According to the latest Trade Finance Gap, Growth and Job Survey released on September 3 by the Asian Development Bank (ADB), small and medium-sized enterprises (SMEs) face the biggest challenges obtaining trade finance, while companies led by women often face additional barriers.
The survey indicates that the challenges are expected to get worse going forward with around 60% of the respondent banks expecting the trade finance gap to increase over the next two years. This implies, according to ADB, that companies could continue to experience restricted access to trade finance, impeding prospects for economic growth and jobs.
The head of ADB’s trade and supply chain finance Steven Beck describes the huge trade finance gap as a global challenge that shackles economic growth and harms efforts to reduce poverty. “Given the uncertain economic outlook, it is critical that more efficient, stable and sustainable trade finance channels are created to spur global growth and development,” he says.
The ADB survey is based on responses from banks, companies and export credit agencies globally and represents a leading barometer of trade finance health. The report notes that 45% of the trade finance applications by surveyed SMEs are rejected, compared to 39% for mid- and larger-sized firms and 17% for multinational companies.
The rejection rate for women entrepreneurs, meanwhile, is 44% compared to 38% for male-owned firms. Once rejected, the survey says, women-owned companies were less likely to seek alternative finance – whether formal or informal. Providing better access to trade financing for SMEs and businesswomen will not only narrow the gap but also empower them to contribute to inclusive growth and sustainable development.
More than three-quarters of the surveyed banks – or 76% - highlighted the requirements on anti-money laundering (AML) and know-your-customer (KYC) as the biggest barriers to expanding trade finance operations.
This was followed by high transaction costs and/or low fee income (59%), low credit ratings for the country where a firm is located (52%), low credit ratings of banks in developing countries where they act as intermediaries for trade (51%), and low credit ratings of companies (43%). The other barriers were regulatory capital requirements (48%) and global economic uncertainty such as trade tensions (41%).
While the AML and KYC regulations are crucial to ensure the global financial system is not used to fund terrorism or launder money, ADB says they can inadvertently cut off legitimate companies in less developed markets from the financial support they need to grow.
What could help address the widening trade finance gap is the reliance on technology. There is a growing optimism that fintech and digitization are potential solutions to bridge the trade finance gap, particularly among SMEs.
Global banks and large companies have collaborated to pilot information technology solutions to problems such as process inefficiency, costly regulatory compliance, and information asymmetry – all cited in the survey as major contributors to the trade finance gap.

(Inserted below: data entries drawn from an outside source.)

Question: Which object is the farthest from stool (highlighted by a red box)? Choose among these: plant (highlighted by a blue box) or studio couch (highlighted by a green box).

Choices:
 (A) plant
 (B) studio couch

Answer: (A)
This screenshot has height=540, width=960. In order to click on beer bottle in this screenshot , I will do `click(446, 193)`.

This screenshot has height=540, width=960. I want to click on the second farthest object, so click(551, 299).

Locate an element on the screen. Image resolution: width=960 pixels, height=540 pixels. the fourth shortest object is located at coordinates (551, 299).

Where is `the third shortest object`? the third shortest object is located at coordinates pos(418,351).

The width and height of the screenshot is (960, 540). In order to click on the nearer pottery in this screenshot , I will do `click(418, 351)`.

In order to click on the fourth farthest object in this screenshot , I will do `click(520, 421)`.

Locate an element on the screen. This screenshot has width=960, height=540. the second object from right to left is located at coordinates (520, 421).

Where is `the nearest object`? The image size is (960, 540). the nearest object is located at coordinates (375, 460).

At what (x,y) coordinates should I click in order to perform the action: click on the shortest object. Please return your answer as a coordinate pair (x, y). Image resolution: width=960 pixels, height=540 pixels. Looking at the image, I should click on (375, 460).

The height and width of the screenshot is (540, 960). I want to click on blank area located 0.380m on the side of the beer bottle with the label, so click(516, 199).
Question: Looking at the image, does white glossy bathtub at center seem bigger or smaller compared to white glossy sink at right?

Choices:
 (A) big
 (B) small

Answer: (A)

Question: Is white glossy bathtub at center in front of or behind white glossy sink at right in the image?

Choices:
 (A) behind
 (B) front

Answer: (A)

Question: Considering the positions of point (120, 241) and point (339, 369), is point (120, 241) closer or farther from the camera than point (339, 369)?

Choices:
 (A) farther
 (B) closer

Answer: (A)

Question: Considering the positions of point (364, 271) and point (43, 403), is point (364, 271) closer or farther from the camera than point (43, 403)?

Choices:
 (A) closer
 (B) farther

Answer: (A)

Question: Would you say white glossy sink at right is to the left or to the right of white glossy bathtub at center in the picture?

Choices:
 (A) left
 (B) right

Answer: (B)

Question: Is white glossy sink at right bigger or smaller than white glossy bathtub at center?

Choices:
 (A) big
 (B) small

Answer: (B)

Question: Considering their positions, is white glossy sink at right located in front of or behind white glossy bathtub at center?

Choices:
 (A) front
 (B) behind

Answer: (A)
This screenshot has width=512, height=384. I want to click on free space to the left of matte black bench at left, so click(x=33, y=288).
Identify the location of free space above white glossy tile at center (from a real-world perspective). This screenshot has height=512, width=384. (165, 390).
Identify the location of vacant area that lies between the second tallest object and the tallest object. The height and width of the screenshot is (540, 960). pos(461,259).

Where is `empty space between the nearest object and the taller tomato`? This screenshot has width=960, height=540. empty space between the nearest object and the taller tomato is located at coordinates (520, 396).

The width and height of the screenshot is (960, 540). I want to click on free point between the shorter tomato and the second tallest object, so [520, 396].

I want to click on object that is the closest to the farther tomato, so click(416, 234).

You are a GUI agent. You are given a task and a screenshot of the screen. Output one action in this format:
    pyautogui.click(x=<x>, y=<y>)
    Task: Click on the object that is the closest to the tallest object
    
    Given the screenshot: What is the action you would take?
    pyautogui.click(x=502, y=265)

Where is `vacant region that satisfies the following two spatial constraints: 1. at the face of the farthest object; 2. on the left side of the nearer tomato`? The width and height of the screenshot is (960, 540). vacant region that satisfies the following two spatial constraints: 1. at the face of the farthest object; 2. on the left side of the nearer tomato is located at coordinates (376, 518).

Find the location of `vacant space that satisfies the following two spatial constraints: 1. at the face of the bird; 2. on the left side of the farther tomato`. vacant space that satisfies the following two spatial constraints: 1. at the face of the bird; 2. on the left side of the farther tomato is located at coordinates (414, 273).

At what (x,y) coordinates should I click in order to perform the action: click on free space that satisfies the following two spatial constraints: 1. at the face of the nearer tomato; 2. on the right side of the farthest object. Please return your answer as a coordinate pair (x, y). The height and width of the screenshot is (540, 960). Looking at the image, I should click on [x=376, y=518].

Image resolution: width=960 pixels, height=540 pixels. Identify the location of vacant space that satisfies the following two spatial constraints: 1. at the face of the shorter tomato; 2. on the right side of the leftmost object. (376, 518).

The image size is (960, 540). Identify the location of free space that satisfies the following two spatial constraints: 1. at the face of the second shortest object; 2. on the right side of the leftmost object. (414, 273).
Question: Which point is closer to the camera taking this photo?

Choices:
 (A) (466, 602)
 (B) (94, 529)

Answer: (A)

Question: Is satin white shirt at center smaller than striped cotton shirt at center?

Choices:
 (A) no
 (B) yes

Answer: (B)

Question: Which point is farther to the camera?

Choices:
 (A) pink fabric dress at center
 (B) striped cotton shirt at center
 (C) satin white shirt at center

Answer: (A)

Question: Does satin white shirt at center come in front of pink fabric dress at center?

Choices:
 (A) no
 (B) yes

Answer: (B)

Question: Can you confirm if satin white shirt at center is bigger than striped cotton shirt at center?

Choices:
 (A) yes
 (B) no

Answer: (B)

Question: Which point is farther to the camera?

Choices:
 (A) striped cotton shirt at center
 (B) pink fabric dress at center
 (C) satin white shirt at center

“The gap can be narrowed by leveraging mobile internet access, cryptography, distributed ledger, blockchain technology, artificial intelligence (AI), fintech, digitization as well as big data, which can improve access and reduce the cost of financial services,” says ADB. “Blockchain and AI technology can transform raw data into useful information, helping reduce the number of rejected financing proposals.”
A majority of the banks surveyed are gearing up to service more SMEs through technology by more efficiently processing KYC (79%), deepening their ability to data-map this market segment (73%), developing new products (70%), and possibly helping to reduce their rejection rates (46%).
However, the technology take-up is compromised by high costs and lack of globally established rules and standards for digital finance. As ADB points out, digitizing operations is daunting and expensive for any firm or bank, especially given the ever-changing technical landscape.
Among the companies surveyed that use technology in their operations, the rate of application is limited – less than one-third file documents electronically (26%) and less than one-fifth use e-commerce (15%), cloud computing (14%), analytics (13%), and mobile applications (11%).